▸ Texte fourni
Par l’analyse des usages d’un dispositif de recours à la justice administrative, le présent article porte donc sur les inégalités face à l’action publique en milieu populaire. Il prend comme objet la mise en oeuvre de la loi sur le droit au logement opposable, dite « DALO »[1]. Depuis son entrée en vigueur en janvier 2008, elle ouvre une possibilité de recours à la justice administrative en vue d’obtenir un logement adapté. Après un recours préalable auprès d’une commission de médiation départementale composée de représentants de l’État, des collectivités locales, des bailleurs sociaux et privés ainsi que des associations oeuvrant pour l’accès au droit et au logement des personnes défavorisées, les demandeurs de logement peuvent théoriquement faire reconnaître leur situation comme « prioritaire et urgente » si elle répond aux critères énoncés par la loi[2]. Le cas échéant, une proposition de logement adapté dans le département concerné doit être formulée, sous peine d’une condamnation de l’État par le juge administratif.

Mettre en valeur la diversité des individus faisant valoir un droit désormais garanti par l’État et le traitement public différencié de leur situation contribue dès lors à comprendre et à expliquer de nouvelles inégalités au sein des classes populaires, auxquelles appartiennent l’essentiel des demandeurs de logements sociaux en France (Dietrich-Ragon, 2013), et plus encore lorsqu’ils répondent aux critères définis par la loi DALO. Il convient pour cela d’examiner les logiques contextuelles du recours à la justice et de montrer comment « le droit vient aux gens » (Abel et al., 1981), ainsi que les fondements sociaux des différentes manières d’accomplir les démarches nécessaires à son effectivité. Si certaines conditions matérielles objectives peuvent s’avérer nécessaires pour que se développe une protestation, elles n’en épuisent pas l’explication (Thomson, 1971). Il s’agit donc d’étudier les propriétés sociales, la situation en matière d’habitat et les aspirations résidentielles des ménages des requérants DALO, ainsi que leurs comportements dans le cadre de leurs démarches administratives. Les attitudes des usagers des politiques sociales varient selon la fraction de classe d’appartenance (Paugam, 1991 ; Dubois, 1999), et l’expérience vécue de l’administration détermine la capacité à faire preuve de réflexivité sur sa situation (Siblot, 2006), tout comme l’issue des démarches entreprises.

Dans un premier temps, cet article met en valeur les frontières et la structure de l’espace social des usagers d’un dispositif en faveur du logement des « personnes défavorisées ». Tout en situant les ménages observés au sein de la population française, et plus précisément par rapport à l’ensemble des demandeurs de logements sociaux, il fait ressortir des situations sociales et résidentielles contrastées.

Dans un second temps, il s’agit de montrer comment les contrastes parmi les usagers d’un tel dispositif de recours à la justice administrative déterminent également des inégalités de traitement public de leur situation en matière d’habitat. En effet, un traitement différencié s’opère à la fois selon les modalités d’appropriation de la procédure et selon les caractéristiques des ménages des requérants (dé)valorisées par les acteurs institutionnels.

▸ Consigne
Rédigez la suite du texte sur la loi DALO en reprenant juste après sa dernière phrase. La liste ci-après n'a aucun rapport avec le texte sur la loi DALO.

▸ Informations fournies
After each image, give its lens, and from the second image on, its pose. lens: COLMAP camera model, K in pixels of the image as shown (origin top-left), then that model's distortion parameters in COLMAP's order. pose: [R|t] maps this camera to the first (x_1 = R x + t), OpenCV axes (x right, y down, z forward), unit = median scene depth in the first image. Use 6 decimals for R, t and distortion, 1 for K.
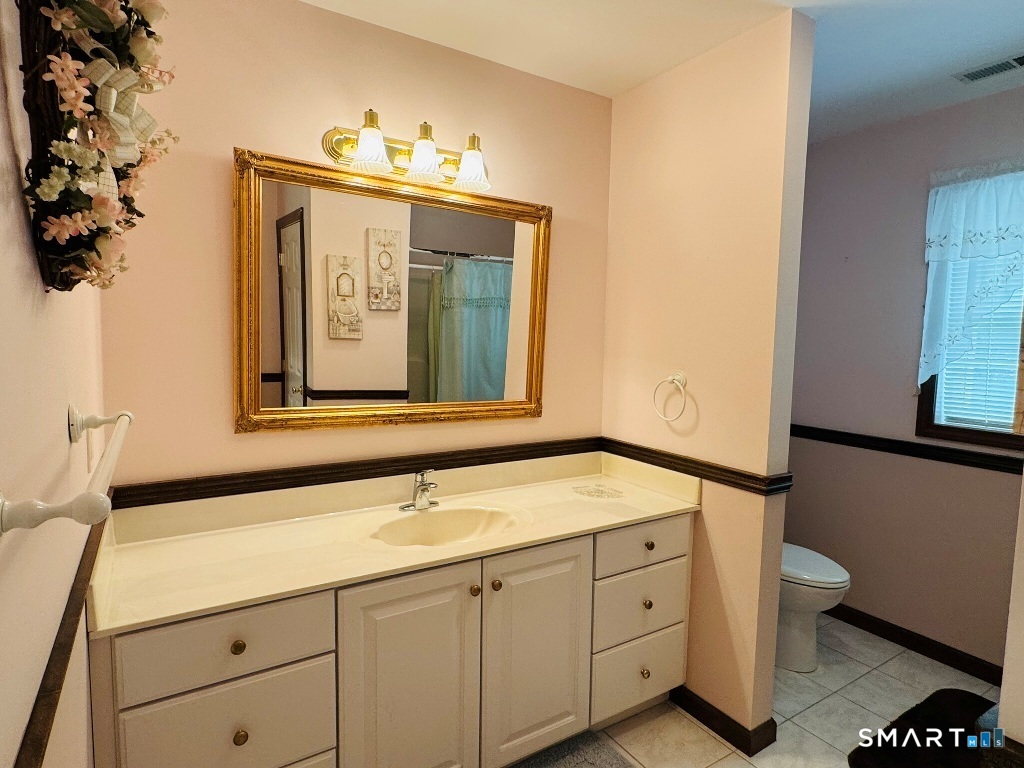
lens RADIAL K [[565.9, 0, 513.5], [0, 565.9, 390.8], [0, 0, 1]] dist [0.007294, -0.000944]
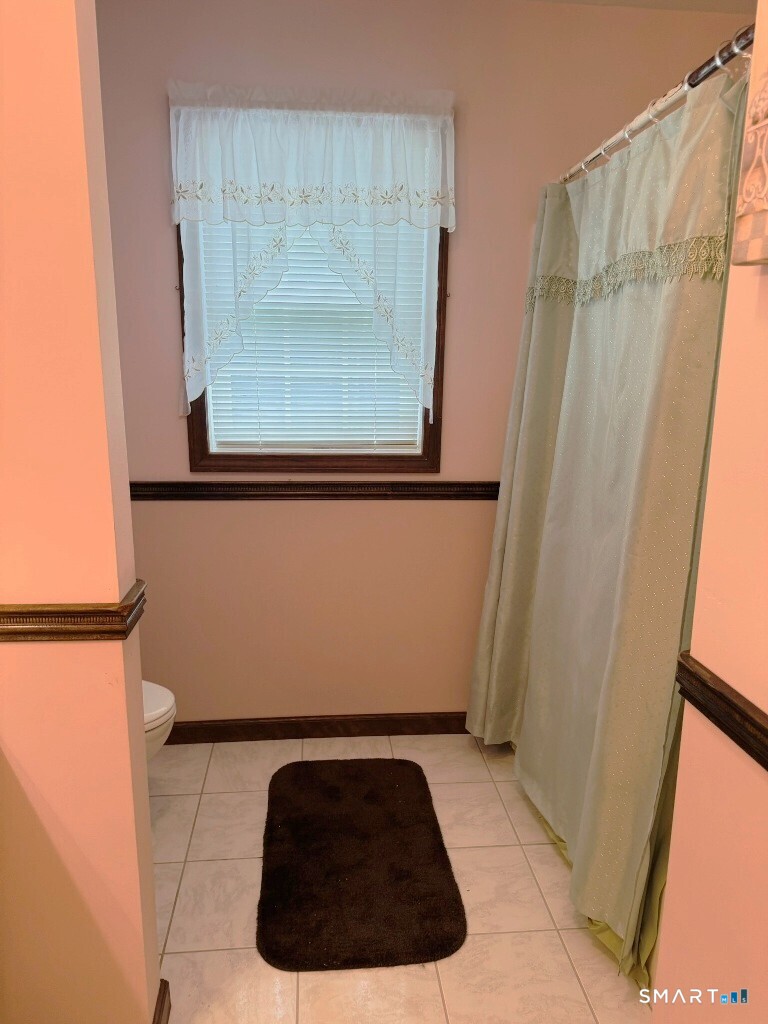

▸ Résultat
L’espace social des usagers du DALO

Mettre en valeur les frontières et la structure de l’espace social des usagers d’un dispositif en faveur du logement des « personnes défavorisées » contribue à analyser la diversité des catégories populaires. Il s’agit donc de discerner les contours de la population des requérants DALO avant de mettre en évidence les lignes de fracture qui la traversent, en distinguant différents types de situations sociales et résidentielles contrastées qui conditionnent les démarches effectuées.

Discerner les contours de la population des requérants

Discerner les contours de la population des ménages des requérants DALO consiste d’abord à présenter l’évolution de la quantité de recours déposés depuis l’ouverture de la procédure et son inégale répartition entre les départements. Il s’agit ensuite de brosser un tableau plus précis à partir de l’échantillon de dossiers recueilli au cours des enquêtes localisées, susceptible de mieux rendre compte des fondements sociaux de l’inégalité dans le traitement public des situations en matière d’habitat.

Le nombre total de recours déposés auprès des commissions de médiation départementales depuis l’ouverture de la procédure s’élève à 463 091 au 1er février 2014, et il connaît une croissance annuelle régulière, notamment dans les régions d’Île-de-France et de Provence-Alpes-Côte d’Azur. Ces régions concentrent en effet la grande majorité des recours, le reste étant pour l’essentiel déposé dans les DOM-TOM et les autres départements les plus urbanisés de métropole. Les recours au DALO sont donc proportionnellement plus nombreux là où les prix de l’immobilier locatif atteignent les niveaux les plus élevés, et où les dépenses de logement pèsent de manière croissante sur le revenu des ménages (Accardo et Bugeja, 2009). Dans ces régions, les occupants du parc social ont moins intérêt à en sortir, tandis que la production de nouveaux logements sociaux reste insuffisante pour qu’une demande en augmentation continue puisse être progressivement comblée. De fait, les requérants DALO correspondent à une part de plus en plus significative des demandeurs de logements sociaux, en particulier dans les régions où la situation est la plus tendue. En retour, l’augmentation accélérée de cette demande est en partie liée à la mise en place d’un dispositif supposé garantir un droit à un logement adapté pour tous. À Paris, le nombre de demandeurs de HLM augmente en effet plus vite lors des premières années de mise en oeuvre de la loi que lors de celles qui précèdent son introduction[3]. L’analyse de l’échantillon de dossiers de recours constitué dans les départements de Paris, des Yvelines et du Bas-Rhin permet cependant de caractériser plus finement la population étudiée du point de vue de la composition familiale des ménages, de la nationalité et de l’activité professionnelle des adultes de référence ou du revenu par unité de consommation.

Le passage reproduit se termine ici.